(TASK PROMPT):
Would you give the entries below again, precisely as they are written?
=== STUDY MATERIAL ===
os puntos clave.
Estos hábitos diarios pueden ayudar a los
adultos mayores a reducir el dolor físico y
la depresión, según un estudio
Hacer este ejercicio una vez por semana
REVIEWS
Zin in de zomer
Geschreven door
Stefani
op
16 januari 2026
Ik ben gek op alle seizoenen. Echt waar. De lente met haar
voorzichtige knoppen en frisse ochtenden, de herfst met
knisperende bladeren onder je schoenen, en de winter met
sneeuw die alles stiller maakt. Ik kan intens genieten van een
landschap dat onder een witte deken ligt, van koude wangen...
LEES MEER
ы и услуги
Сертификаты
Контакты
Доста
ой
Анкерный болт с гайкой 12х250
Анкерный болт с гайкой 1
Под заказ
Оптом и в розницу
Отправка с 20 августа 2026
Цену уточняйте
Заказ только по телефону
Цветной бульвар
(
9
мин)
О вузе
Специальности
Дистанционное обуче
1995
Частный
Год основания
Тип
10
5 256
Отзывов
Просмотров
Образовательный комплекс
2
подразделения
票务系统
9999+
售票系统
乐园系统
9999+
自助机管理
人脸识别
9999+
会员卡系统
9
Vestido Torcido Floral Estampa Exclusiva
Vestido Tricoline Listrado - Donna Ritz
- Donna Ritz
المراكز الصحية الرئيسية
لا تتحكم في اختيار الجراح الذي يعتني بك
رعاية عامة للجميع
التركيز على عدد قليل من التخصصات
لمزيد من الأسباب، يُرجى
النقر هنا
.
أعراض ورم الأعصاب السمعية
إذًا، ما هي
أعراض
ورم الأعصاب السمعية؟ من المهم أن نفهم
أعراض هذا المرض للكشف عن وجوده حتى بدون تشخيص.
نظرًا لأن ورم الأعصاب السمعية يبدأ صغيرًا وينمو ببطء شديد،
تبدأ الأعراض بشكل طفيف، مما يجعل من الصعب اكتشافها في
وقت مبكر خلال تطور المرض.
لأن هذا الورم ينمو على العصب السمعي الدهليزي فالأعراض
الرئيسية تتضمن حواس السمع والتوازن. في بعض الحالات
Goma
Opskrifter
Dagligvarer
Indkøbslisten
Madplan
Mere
===
(SOLUTION TO THE PROBLEM):
os puntos clave.
Estos hábitos diarios pueden ayudar a los
adultos mayores a reducir el dolor físico y
la depresión, según un estudio
Hacer este ejercicio una vez por semana
REVIEWS
Zin in de zomer
Geschreven door
Stefani
op
16 januari 2026
Ik ben gek op alle seizoenen. Echt waar. De lente met haar
voorzichtige knoppen en frisse ochtenden, de herfst met
knisperende bladeren onder je schoenen, en de winter met
sneeuw die alles stiller maakt. Ik kan intens genieten van een
landschap dat onder een witte deken ligt, van koude wangen...
LEES MEER
ы и услуги
Сертификаты
Контакты
Доста
ой
Анкерный болт с гайкой 12х250
Анкерный болт с гайкой 1
Под заказ
Оптом и в розницу
Отправка с 20 августа 2026
Цену уточняйте
Заказ только по телефону
Цветной бульвар
(
9
мин)
О вузе
Специальности
Дистанционное обуче
1995
Частный
Год основания
Тип
10
5 256
Отзывов
Просмотров
Образовательный комплекс
2
подразделения
票务系统
9999+
售票系统
乐园系统
9999+
自助机管理
人脸识别
9999+
会员卡系统
9
Vestido Torcido Floral Estampa Exclusiva
Vestido Tricoline Listrado - Donna Ritz
- Donna Ritz
المراكز الصحية الرئيسية
لا تتحكم في اختيار الجراح الذي يعتني بك
رعاية عامة للجميع
التركيز على عدد قليل من التخصصات
لمزيد من الأسباب، يُرجى
النقر هنا
.
أعراض ورم الأعصاب السمعية
إذًا، ما هي
أعراض
ورم الأعصاب السمعية؟ من المهم أن نفهم
أعراض هذا المرض للكشف عن وجوده حتى بدون تشخيص.
نظرًا لأن ورم الأعصاب السمعية يبدأ صغيرًا وينمو ببطء شديد،
تبدأ الأعراض بشكل طفيف، مما يجعل من الصعب اكتشافها في
وقت مبكر خلال تطور المرض.
لأن هذا الورم ينمو على العصب السمعي الدهليزي فالأعراض
الرئيسية تتضمن حواس السمع والتوازن. في بعض الحالات
Goma
Opskrifter
Dagligvarer
Indkøbslisten
Madplan
Mere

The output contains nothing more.